Talento de psicólogo

Não esconde um grande apego aos seus clientes. A Casa Trancosense atrai os habitantes da Rue de Carouge e redondezas mas também tem clientes que vêm especialmente de França. “Entram aqui por dia cerca de 250 pessoas”, diz Manuel de Almeida, orgulhoso de ter conquistado a confiança de tanta gente. “Os meus clientes dizem que enquanto esta loja existir não querem saber de hipermercados”, sublinha com satisfação, acrescentando que este trabalho tem um segredo: “É preciso ter talento de psicólogo, ter muita paciência e gostar das pessoas. Vem aqui todos os dias uma velhinha de oitenta e tal anos comprar o pão e tudo o mais que precisa. Noutro dia dizia-me: ‘vou deixar o meu marido, é muito difícil de aturar’. Estava mesmo zangada e eu fiquei ali de conversa com ela ‘E para onde iria? Isso amanhã passa, vizinha’ – ela queria ter com quem falar, as pessoas precisam que alguém as escute.”

Manuel de Almeida diante de sua mercearia em Carouge, Genebra. Nelson Pereira

A Trancosense existe na Rue de Carouge há mais de vinte anos e até já teve publicidade na televisão pública portuguesa. Na era da tirania das grandes superfícies, esta mercearia é um espaço especial, onde os clientes se sentem acolhidos, conhecidos, apreciados, um lugar com espírito de bairro. Sem dúvida em grande parte graças a este homem, que com a sua loja dá um bom exemplo de integração no país que o recebeu. Manuel de Almeida comprou o estabelecimento em 2005, mas durante uns anos manteve a empresa de entregas a domicilio que tinha criado e que chegou a ter seis motoristas. “Fazíamos entrega de flores, chocolates, presentes, o que fosse necessário”, recorda, acrescentando que só vendeu a empresa porque era demasiado trabalho. Passou então a trabalhar com a mulher e um empregado nesta loja e noutras duas que entretanto abriu noutros pontos da cidade.

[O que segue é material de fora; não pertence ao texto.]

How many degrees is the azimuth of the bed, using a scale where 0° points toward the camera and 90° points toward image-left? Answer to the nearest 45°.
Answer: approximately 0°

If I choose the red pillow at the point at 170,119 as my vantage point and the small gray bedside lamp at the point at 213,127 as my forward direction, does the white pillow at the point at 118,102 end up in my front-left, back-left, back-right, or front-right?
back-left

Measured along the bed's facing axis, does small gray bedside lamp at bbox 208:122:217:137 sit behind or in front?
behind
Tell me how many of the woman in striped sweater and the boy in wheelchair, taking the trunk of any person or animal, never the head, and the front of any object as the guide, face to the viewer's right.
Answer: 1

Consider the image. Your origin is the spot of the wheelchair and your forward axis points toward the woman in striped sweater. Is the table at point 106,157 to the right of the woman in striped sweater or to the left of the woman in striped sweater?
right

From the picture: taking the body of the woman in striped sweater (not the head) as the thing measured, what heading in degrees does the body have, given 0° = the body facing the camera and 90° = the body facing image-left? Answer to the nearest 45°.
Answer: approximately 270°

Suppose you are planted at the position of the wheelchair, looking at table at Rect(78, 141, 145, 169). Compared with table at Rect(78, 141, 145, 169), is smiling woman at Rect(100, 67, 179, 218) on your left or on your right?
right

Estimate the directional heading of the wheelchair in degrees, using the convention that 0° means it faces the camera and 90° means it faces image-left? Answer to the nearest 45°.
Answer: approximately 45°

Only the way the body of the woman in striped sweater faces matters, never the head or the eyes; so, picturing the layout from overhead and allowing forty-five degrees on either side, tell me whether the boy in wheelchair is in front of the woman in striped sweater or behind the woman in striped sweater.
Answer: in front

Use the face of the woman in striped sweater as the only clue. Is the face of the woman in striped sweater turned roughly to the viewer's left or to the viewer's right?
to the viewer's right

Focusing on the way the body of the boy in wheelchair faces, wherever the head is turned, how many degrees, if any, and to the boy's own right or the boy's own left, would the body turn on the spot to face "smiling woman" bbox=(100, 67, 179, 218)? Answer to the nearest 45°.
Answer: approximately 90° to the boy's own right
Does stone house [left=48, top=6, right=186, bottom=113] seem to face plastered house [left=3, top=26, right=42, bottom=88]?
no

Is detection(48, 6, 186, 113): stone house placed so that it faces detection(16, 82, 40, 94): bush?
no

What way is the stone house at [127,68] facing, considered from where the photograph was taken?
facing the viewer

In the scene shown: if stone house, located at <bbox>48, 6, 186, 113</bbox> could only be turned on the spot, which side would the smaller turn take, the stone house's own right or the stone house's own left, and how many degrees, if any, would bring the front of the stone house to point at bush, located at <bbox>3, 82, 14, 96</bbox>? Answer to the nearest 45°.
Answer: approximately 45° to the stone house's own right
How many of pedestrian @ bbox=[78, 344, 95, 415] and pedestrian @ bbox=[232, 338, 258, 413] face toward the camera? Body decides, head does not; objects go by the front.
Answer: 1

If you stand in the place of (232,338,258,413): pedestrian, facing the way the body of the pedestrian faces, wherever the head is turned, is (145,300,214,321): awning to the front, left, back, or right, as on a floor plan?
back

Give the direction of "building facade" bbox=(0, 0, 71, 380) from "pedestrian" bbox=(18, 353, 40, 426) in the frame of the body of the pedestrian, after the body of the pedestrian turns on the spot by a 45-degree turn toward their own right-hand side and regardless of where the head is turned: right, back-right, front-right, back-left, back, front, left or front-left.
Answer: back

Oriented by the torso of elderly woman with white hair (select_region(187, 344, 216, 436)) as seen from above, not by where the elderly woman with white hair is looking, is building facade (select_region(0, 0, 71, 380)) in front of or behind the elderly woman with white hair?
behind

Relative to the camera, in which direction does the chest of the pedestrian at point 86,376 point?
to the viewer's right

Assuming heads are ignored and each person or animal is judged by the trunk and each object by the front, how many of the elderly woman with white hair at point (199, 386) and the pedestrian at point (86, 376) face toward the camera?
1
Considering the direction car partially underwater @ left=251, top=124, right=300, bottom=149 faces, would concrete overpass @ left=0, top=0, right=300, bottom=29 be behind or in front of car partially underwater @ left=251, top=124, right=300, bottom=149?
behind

Segue com muita atenção tudo o que vai acontecendo em Portugal e visita regularmente a família que lá deixou, mas é em Genebra que “Manu”, como lhe chamam os amigos, quer ficar: “Depois de uma vida a batalhar, consegui estabelecer uma casa que todos respeitam e sou muito feliz com os meus clientes”. Olhar vivo, não lhe escapa nada e volta à carga: “Está admirado? Sou um homem feliz, sim senhor. Pergunte aos meus clientes e eles lhe dirão.”